Newberry re-elects Conrad, newly elects Marden
Published: Tuesday, April 9, 2013 at 8:27 p.m.
Last Modified: Tuesday, April 9, 2013 at 8:27 p.m.
NEWBERRY — In a city election that featured two incumbents, a former mayor and one newcomer, the voters of Newberry chose to mix the old with the new.
Mayor Bill Conrad was re-elected to a second term in his race against former mayor and longtime commissioner John Glanzer. Meanwhile, first-timer Tim Marden found success in his second City Commission campaign in as many years and was elected to his freshman term in city government over incumbent Commissioner Robert Fillyaw.

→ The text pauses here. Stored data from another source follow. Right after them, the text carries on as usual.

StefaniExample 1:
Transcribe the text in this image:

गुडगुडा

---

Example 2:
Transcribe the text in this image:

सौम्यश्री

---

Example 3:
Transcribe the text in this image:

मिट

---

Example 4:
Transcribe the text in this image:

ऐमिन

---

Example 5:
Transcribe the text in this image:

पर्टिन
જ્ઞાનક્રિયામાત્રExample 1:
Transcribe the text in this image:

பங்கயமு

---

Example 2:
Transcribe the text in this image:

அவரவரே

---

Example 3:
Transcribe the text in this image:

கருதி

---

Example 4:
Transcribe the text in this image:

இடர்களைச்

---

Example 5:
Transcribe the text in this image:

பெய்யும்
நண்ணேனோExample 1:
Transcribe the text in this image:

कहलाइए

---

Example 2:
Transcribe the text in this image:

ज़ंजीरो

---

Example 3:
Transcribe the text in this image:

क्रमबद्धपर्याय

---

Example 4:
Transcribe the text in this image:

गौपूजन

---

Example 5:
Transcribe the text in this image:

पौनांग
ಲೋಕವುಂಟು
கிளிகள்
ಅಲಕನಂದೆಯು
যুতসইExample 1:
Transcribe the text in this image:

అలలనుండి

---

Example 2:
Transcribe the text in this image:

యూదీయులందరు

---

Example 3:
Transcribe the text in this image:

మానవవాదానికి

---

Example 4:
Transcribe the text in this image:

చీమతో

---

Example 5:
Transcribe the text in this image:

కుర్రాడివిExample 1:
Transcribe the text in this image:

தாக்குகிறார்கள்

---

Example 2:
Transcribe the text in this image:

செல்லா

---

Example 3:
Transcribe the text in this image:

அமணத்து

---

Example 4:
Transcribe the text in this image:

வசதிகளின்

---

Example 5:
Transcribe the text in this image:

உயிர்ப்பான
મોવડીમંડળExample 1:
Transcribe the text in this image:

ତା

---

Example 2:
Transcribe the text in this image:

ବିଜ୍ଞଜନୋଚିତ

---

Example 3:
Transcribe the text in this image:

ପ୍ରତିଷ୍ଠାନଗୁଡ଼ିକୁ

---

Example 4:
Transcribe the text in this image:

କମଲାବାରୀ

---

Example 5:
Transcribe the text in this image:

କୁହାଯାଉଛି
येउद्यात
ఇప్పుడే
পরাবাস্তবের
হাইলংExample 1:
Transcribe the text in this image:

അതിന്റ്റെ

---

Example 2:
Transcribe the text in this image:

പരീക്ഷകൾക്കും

When the polls opened at 7 a.m. at the Newberry Fire Department on Northwest 250th Street, voters walked what Conrad calls "the gauntlet" to cast their ballots. Four tents — one for each candidate — were lined up in a row leading up to the fire station, so people could see and talk to the electoral hopefuls on their way to vote.

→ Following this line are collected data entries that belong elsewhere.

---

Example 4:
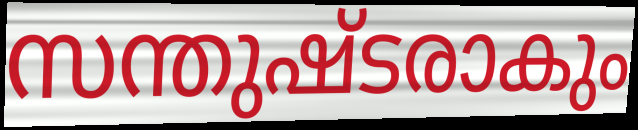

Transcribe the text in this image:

സന്തുഷ്ടരാകും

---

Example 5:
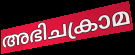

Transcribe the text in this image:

അഭിചക്രാമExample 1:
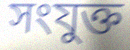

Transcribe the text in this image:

সংযুক্ত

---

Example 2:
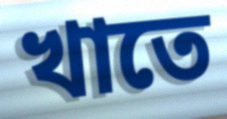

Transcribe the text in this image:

খাতে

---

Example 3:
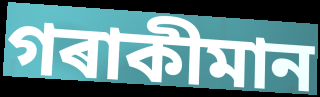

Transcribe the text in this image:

গৰাকীমান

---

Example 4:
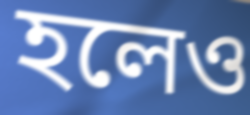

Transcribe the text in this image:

হলেও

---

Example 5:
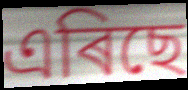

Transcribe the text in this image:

এৰিছে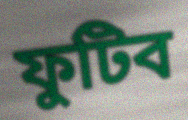
ফুটিবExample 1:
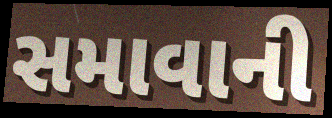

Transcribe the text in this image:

સમાવાની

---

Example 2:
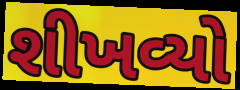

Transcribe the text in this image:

શીખવ્યો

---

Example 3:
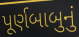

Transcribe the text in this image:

પૂર્ણબાબુનું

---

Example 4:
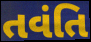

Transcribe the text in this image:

તવંતિ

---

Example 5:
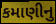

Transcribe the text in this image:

કમાણીનુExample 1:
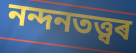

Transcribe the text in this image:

নন্দনতত্ত্বৰ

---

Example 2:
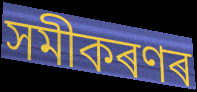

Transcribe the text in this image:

সমীকৰণৰ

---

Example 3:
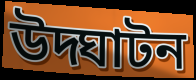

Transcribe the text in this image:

উদ্ঘাটন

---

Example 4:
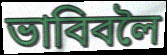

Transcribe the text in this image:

ভাবিবলৈ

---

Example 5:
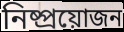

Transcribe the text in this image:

নিষ্প্ৰয়োজন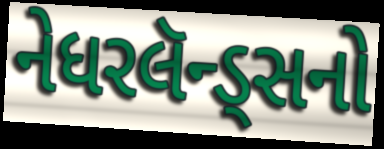
નેધરલૅન્ડ્સનોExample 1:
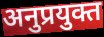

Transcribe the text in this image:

अनुप्रयुक्त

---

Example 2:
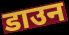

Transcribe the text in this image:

डाउन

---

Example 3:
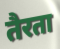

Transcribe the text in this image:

तैरता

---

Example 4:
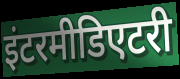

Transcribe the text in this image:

इंटरमीडिएटरी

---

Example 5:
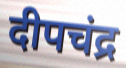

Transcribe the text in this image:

दीपचंद्र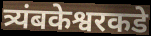
त्र्यंबकेश्वरकडे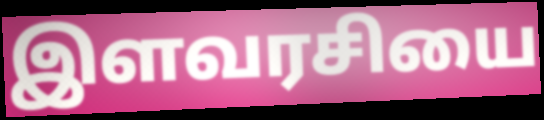
இளவரசியைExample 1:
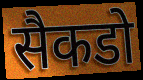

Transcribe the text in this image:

सैकडो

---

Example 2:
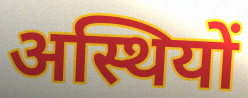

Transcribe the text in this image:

अस्थियों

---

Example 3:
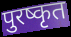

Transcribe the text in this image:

पुरष्कृत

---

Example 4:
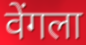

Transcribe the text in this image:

वेंगला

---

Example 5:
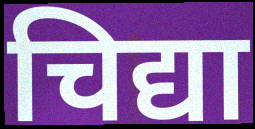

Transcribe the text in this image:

चिद्या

Conrad's grandson Henry — clad in a "Vote for my papa" shirt — played behind the tent with Tonka trucks and a T-ball set, while Fillyaw and his family had mini powdered donuts and other snacks laid out beneath theirs.
The Fillyaw family all wore personalized T-shirts with "Team Fillyaw" across the back in red. Fillyaw's shirt read "Vote for me," while his wife's proclaimed "Vote for my hubby."
Voter turnout was light from the morning through the early afternoon, Fillyaw said. But it picked up later on, with a final voter turnout of 22.6 percent. Turnout for city elections tends to be lower than for others.
After polls closed at 7 p.m., the candidates tore down their tents and packed campaign signs into cars as they waited to hear the results. Clusters of people chatted outside the fire station while poll workers inside the garage verified their final tallies.
People began to inch toward the entrance to the garage as it became clear the announcement of the winners was close. Everyone scooted up there when Judy Lewis, clerk of the election board, walked outside to present the results of each race.
She started with the mayoral competition: 520 votes for Conrad versus 261 for Glanzer. Then she announced Marden as the winning commissioner, with 446 votes to Fillyaw's 331.
Conrad won by a wider margin than Marden did, with 66.5 percent of the vote compared to Marden's 57.4 percent.
Once the results were announced, Fillyaw shook hands with Marden. Then the opponents clasped each other on the back in a one-armed hug.
Both winners were engulfed in a string of hugs from family and friends in front of the fire station.
"I'm excited for myself, but I'm more excited for Newberry," Marden said. "It's a vote of confidence, and I don't take that lightly whatsoever."
Marden got out into Newberry and talked to many voters before the election, which he said enlightened him on the concerns they have for the city moving forward.
Conrad summed up his reaction to being re-elected clearly but simply: "Feels wonderful."
He said the election results were a message from the people of Newberry that they want to continue in the town's current direction, in terms of developing its reputation as a sports tourism destination, but want to see a more balanced budget.
He campaigned on returning the city to a fiscal balance by addressing the debt it has accrued in recent years, while Marden made it clear to voters he plans to tighten the city's budgetary belt and shift its financial focus toward Newberry's needs more than its wants.
Friends and family who helped out on Election Day were there Tuesday evening to congratulate and console their respective candidates.
Christina Stainfield and her 18-year-old daughter, Charlene, spent a few hours holding signs for Marden, their neighbor, on Tuesday. Charlene said she could tell Marden wasn't just politicking when he talked to her about his campaign, but was having a real conversation.
Christina commended his desire to focus on the city's needs instead of its wants.
"And that's what Tim is about," she said. "He's about ‘Do you need it?' "
Rocky Voglio, a Newberry resident who used to run a barbecue restaurant in town, said he got to know Fillyaw, for whom he voted, well because Fillyaw and his family were regulars at his restaurant.
When the polls were still open, he said that any of the candidates would likely do a good job. But in the end, he pointed out, "You've got to pick someone."